Board of Directors, Development Director
Hank
Staff member
Corporate Member
I was trying to stay out of this because the code is one thing, what I would do is another and there are good points all around for wire size for the "extension cord"

But, @Keye stated "3hp, single phase, 240v 30 amp breaker delta unisaw"

If I have a 30 Amp breaker, I want a cable capable of carrying 30 amps for a period of time. (We may have the saw running for quite a while while sawing, adjusting, sawing etc...)

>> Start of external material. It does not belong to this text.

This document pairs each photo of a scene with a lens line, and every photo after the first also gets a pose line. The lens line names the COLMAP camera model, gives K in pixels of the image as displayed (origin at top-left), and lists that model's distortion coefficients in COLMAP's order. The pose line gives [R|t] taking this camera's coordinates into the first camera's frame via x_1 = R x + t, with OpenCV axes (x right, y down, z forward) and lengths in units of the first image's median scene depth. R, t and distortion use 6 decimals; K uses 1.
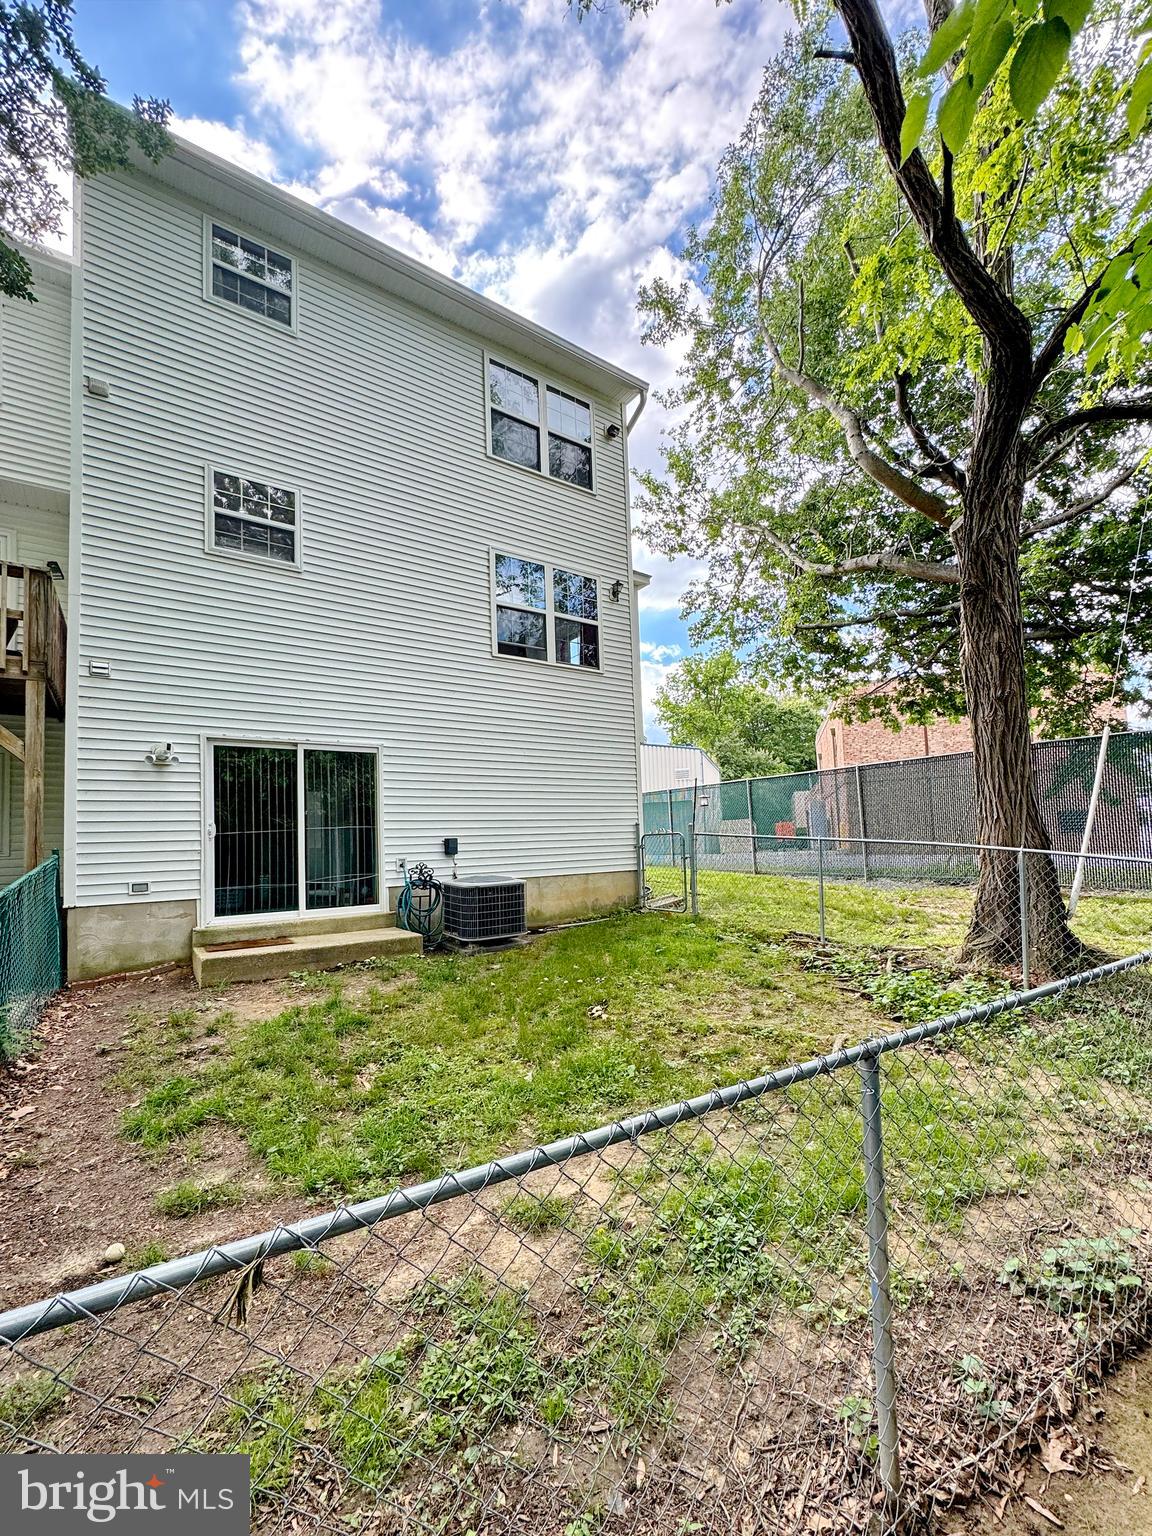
lens RADIAL K [[616.7, 0, 565.6], [0, 616.7, 816.0], [0, 0, 1]] dist [-0.000720, -0.000107]
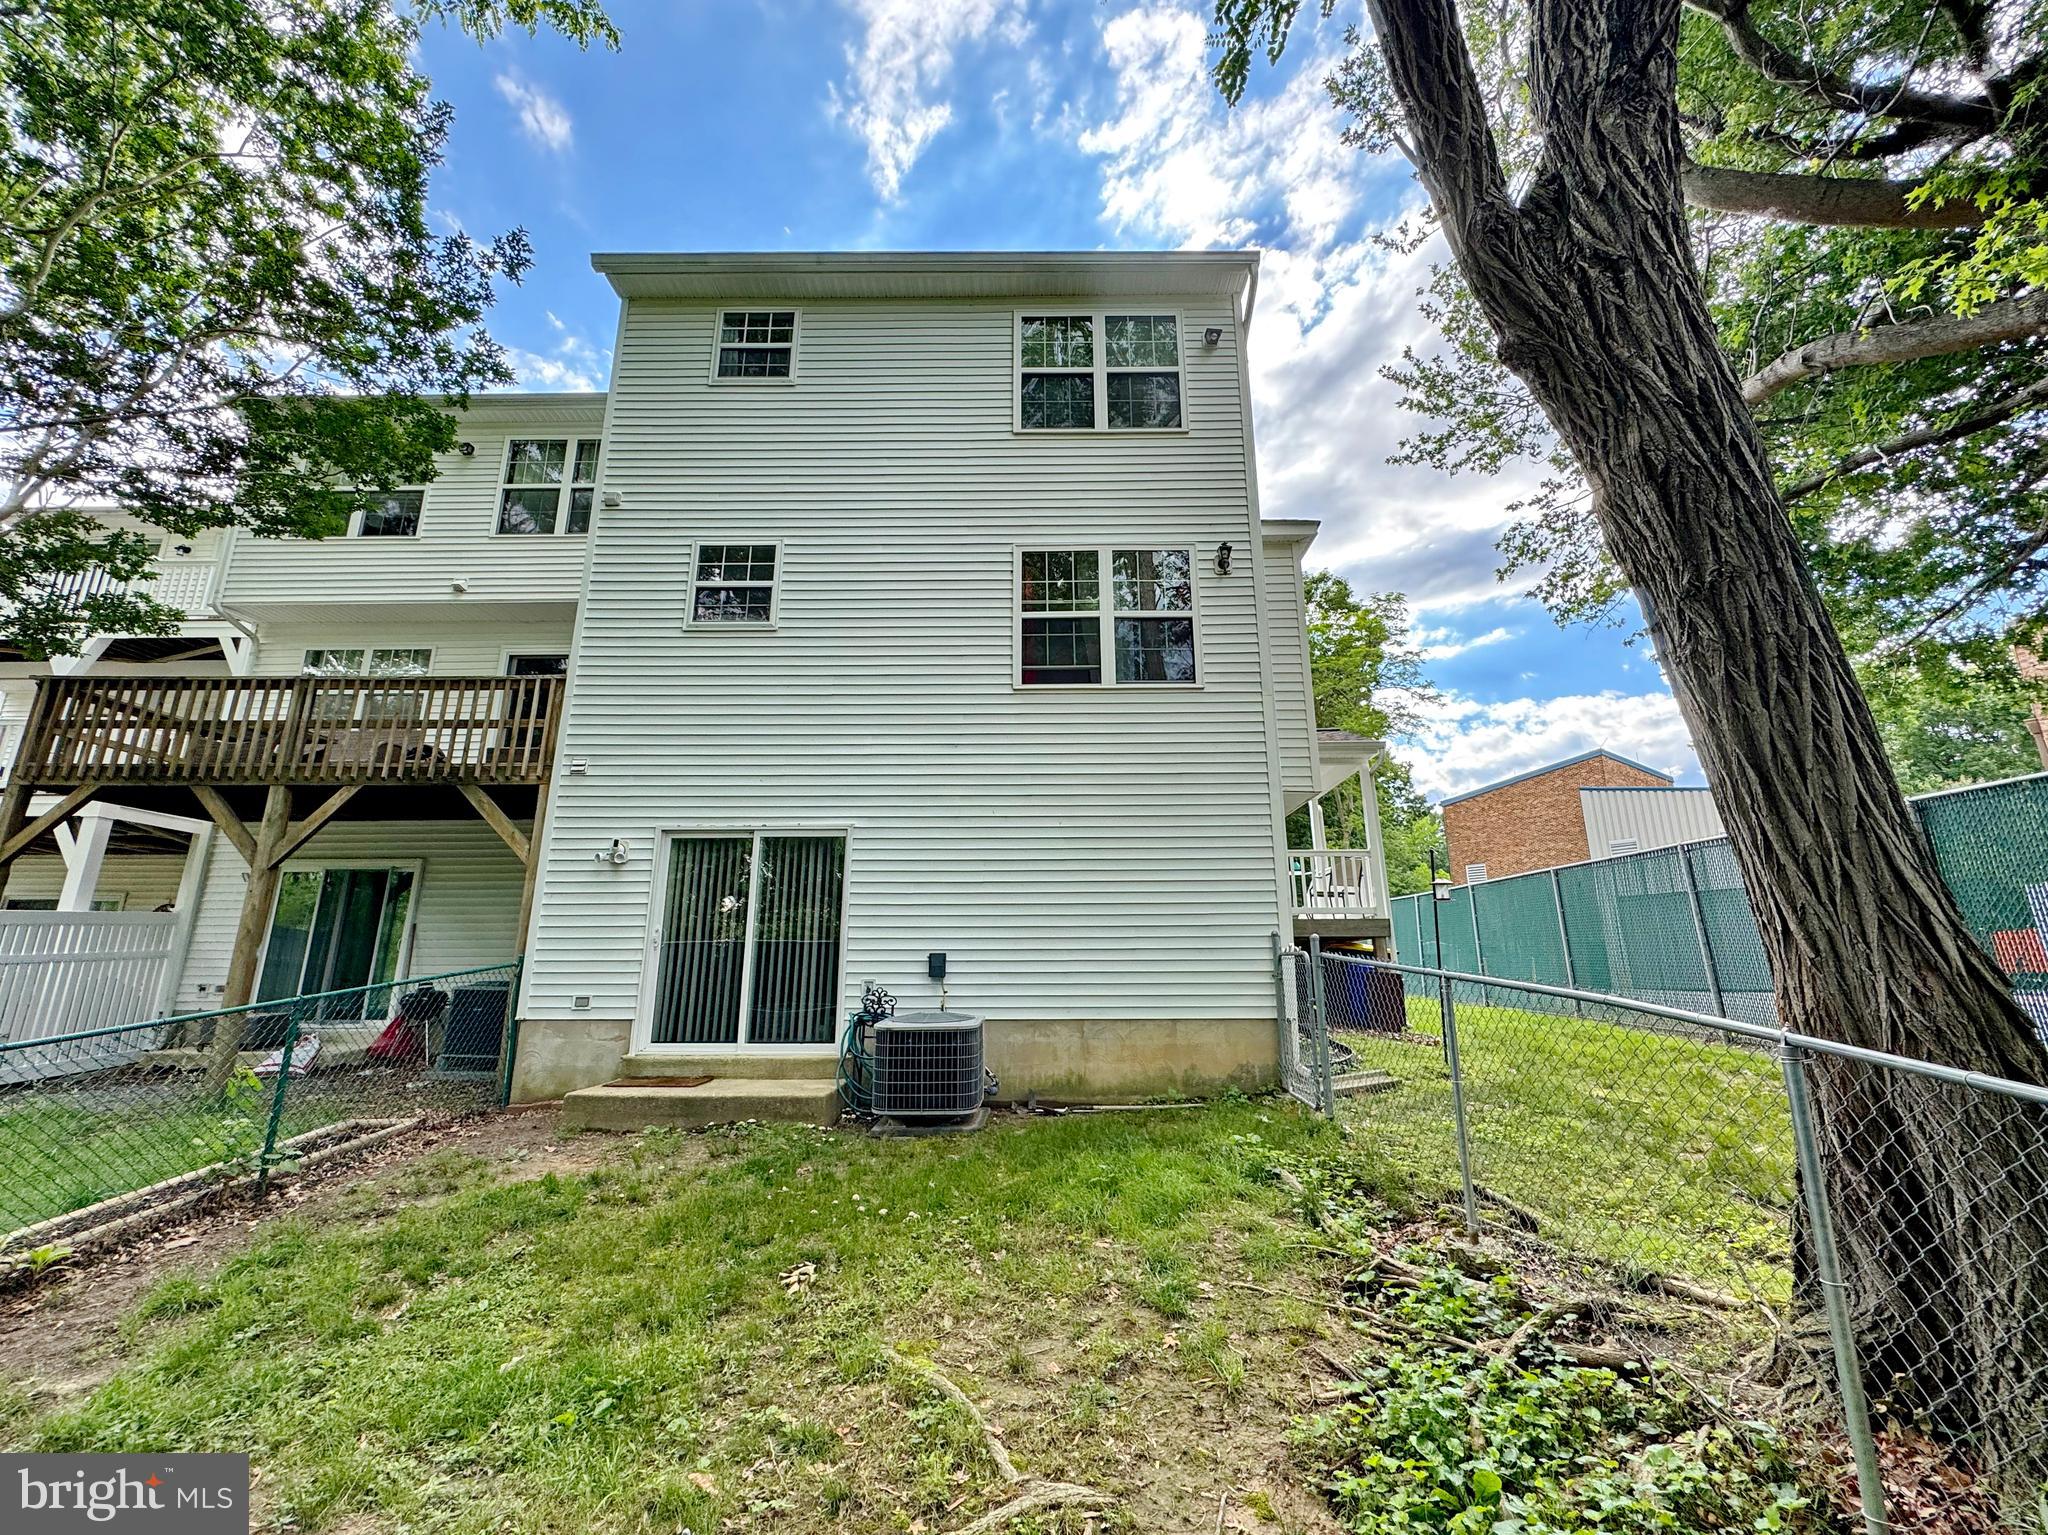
lens RADIAL K [[822.9, 0, 1025.2], [0, 822.9, 764.4], [0, 0, 1]] dist [-0.001088, 0.000079]
pose [[0.826089, -0.103529, -0.553948, 0.474806], [0.001010, 0.983250, -0.182257, -0.004040], [0.563538, 0.150001, 0.812357, 0.300424]]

In my home, all 30 AMP circuits have 10 AWG wire, so that is what I would attempt to copy in a "DIY extension cord." If I couldn't get that, I would opt for a 12 AWG cable.

YMMV, JMHO
 

Charles Lent

Charley
Corporate Member
It's the in-rush current that makes the 30 amp rating. The code allows the in-rush to be 150 % of the cable and breaker ratings. That said, if your breaker is 30 amps, I would not use wire smaller than 10 gauge to connect the saw.

A 20 amp breaker with delayed trip to account for the 150% in-rush current during the motor start cycle, and 12 gauge wire is actually sufficient for a 3 hp 240 volt Unisaw. Use 240 volt 20 amp plug and outlet configurations with the power pin or both pins turned 90 degrees from the normal 120 volt plug, and matching receptacle configuration to prevent damaging a 120 volt tool from being plugged into this power source.

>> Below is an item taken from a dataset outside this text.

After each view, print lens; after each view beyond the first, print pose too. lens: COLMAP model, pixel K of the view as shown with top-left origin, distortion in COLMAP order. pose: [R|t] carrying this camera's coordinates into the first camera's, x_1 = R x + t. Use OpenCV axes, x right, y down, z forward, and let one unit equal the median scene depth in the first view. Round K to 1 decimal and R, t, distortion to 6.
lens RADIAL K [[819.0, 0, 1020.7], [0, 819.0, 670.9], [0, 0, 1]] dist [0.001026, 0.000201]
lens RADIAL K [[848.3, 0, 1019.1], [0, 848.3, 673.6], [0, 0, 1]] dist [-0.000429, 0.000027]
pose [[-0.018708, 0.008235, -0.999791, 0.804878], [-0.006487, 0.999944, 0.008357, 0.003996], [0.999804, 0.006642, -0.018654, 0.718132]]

There are 12 ga extension cords with the 90 deg power pin available, and they are cheaper than buying the pieces to put on bulk 12 SJO type cable. Think window 240 volt Air Conditioner Extension Cables. 3-10ft lengths are readily available.

Charley
 

golfdad

Co-director of Outreach
Dirk
Corporate Member
Agrees with Scott. 10ga min. Our company 240 volt machines dont get hooked up with anything higher than 8 gauge.
 

tvrgeek

Scott
Corporate Member
One last comment, the cable on the saw is 14/3.
Just as stupid as the DeWalt planers with 15A plugs and a 17A internal breaker which pull closer to 20A continuous running. Stupid is as stupid does. So much for UL and CSA. DeWalt could have done us a big favor and allowed wiring for 110 or 220. So, job site run on 110, shop use on 220.

It is smart to different between preventing a fire and actually working well.

The plug you use is defined by the spec. Nema R620 or 630 depending. Receptacle must not exceed the branch breaker and cable. I actually prefer the locking, L620 etc.